Ok, so I ran a more realistic workload with the attached profile.yaml, 50/50 read/writes,
with reads favouring recently written partitions following an extreme distribution. i.e. the
following stress command:

./tools/bin/cassandra-stress user profile=profile.yaml ops\(insert=5,read=5\) n=20000000 -pop
seq=1..10M read-lookback=extreme\(1..1M,2\) -rate threads=200 -mode cql3 native prepared

This is still a workload geared towards exhibiting favourable behaviour, but it is certainly
a larger than memory workload.

The graph comparing the results (run1.svg) attached demonstrates it is still showing a clear
improvement, of around 10% throughput, reduced latencies, reduced total GC work.
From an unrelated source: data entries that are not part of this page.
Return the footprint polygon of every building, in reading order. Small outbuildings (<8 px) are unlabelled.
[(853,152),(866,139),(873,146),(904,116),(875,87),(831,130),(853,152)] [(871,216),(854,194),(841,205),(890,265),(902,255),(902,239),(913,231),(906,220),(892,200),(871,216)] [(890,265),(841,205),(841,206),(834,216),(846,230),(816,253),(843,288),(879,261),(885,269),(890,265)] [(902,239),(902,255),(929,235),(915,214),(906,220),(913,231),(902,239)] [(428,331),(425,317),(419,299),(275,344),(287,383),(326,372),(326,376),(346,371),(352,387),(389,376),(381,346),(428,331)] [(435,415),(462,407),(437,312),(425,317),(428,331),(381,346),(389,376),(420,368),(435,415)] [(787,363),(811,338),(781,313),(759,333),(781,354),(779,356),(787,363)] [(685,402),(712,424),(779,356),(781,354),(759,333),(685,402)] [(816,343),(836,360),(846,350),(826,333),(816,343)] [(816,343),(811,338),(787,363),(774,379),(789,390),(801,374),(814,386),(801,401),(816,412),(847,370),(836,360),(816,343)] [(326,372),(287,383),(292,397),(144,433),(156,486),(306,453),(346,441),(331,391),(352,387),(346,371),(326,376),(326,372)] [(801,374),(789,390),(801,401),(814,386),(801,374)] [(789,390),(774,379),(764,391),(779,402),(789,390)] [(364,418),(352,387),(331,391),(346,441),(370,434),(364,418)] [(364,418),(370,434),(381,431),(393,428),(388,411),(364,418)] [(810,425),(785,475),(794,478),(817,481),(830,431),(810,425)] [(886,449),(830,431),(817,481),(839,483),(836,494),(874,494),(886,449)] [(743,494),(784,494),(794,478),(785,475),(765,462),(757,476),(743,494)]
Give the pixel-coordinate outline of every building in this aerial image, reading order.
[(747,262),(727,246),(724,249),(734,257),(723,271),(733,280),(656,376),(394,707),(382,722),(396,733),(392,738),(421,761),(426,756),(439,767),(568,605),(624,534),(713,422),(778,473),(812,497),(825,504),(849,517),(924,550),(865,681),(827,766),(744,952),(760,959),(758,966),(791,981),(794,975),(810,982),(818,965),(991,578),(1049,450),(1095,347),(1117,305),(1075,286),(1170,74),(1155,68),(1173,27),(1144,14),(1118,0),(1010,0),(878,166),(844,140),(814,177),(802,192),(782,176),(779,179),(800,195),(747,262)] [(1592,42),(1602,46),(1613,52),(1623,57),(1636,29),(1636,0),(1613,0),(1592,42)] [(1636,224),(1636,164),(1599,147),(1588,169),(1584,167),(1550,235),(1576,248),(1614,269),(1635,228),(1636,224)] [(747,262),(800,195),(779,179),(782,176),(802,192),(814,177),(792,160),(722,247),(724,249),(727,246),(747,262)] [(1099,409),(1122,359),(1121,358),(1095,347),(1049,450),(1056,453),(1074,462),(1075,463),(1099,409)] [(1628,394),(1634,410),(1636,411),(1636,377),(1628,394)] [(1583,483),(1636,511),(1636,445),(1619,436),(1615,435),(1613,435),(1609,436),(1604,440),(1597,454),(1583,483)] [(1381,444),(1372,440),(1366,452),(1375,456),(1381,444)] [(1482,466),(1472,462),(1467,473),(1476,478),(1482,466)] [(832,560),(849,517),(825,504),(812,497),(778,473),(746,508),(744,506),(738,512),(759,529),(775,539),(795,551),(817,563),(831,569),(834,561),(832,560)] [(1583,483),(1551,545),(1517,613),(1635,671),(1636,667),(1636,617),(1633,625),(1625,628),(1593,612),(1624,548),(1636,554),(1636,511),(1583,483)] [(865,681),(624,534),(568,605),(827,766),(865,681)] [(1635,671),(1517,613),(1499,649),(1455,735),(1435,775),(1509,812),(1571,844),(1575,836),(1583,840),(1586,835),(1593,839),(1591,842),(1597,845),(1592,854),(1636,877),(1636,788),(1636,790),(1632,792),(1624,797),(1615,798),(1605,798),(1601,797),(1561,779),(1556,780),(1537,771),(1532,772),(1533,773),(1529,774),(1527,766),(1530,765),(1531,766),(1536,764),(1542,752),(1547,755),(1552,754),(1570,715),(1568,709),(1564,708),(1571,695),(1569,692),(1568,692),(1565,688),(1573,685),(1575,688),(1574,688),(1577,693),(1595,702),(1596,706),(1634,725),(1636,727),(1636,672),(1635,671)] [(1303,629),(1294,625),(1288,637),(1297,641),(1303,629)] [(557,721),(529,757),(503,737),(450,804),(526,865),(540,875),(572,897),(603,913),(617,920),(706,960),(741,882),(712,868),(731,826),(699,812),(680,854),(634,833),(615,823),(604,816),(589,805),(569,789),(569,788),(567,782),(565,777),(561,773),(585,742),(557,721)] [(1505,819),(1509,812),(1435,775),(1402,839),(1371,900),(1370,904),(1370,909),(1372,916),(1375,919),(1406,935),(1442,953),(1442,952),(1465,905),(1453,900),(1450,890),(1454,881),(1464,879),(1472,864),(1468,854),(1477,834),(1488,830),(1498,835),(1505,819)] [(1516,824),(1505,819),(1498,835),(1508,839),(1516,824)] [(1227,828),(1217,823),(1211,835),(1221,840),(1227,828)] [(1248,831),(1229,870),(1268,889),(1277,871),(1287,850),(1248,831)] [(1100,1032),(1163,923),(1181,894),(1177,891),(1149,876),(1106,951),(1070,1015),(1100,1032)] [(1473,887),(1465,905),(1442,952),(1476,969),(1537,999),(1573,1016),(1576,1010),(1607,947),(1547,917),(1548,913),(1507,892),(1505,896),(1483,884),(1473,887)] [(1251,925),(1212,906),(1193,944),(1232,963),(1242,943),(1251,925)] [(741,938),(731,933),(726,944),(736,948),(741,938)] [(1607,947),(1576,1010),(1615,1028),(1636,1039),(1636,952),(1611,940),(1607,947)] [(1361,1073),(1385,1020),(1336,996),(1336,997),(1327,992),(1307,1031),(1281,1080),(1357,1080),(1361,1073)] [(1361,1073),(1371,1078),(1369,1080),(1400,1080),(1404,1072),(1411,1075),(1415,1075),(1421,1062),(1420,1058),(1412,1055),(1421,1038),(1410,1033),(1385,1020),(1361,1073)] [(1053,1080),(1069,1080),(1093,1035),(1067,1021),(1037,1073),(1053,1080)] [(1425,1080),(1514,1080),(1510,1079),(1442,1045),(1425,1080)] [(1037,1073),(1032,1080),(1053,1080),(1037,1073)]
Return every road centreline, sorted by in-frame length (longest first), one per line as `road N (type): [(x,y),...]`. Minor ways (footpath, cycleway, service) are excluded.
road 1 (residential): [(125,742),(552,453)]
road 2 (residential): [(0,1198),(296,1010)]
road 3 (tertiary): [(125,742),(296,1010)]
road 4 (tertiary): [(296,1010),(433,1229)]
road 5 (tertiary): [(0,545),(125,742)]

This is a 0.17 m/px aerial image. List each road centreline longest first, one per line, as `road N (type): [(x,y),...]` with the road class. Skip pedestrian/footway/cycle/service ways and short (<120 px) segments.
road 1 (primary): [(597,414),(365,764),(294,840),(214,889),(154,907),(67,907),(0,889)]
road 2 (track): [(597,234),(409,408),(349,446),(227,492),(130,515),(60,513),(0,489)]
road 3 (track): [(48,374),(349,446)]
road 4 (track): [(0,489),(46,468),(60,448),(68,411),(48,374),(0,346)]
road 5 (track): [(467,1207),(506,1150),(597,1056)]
It also results
in less frequent flushes, presumably due to it requiring slightly less memory than CSLM.

> Faster Memtable map
> -------------------
>                 Key: CASSANDRA-7282
>                 URL:
>             Project: Cassandra
>          Issue Type: Improvement
>          Components: Core
>            Reporter: Benedict
>            Assignee: Benedict
>              Labels: performance
>             Fix For: 3.0
>         Attachments: profile.yaml, reads.svg, run1.svg, writes.svg
> Currently we maintain a ConcurrentSkipLastMap of DecoratedKey -> Partition in our
memtables. Maintaining this is an O(lg(n)) operation; since the vast majority of users use
a hash partitioner, it occurs to me we could maintain a hybrid ordered list / hash map. The
list would impose the normal order on the collection, but a hash index would live alongside
as part of the same data structure, simply mapping into the list and permitting O(1) lookups
and inserts.
> I've chosen to implement this initial version as a linked-list node per item, but we
can optimise this in future by storing fatter nodes that permit a cache-line's worth of hashes
to be checked at once,  further reducing the constant factor costs for lookups.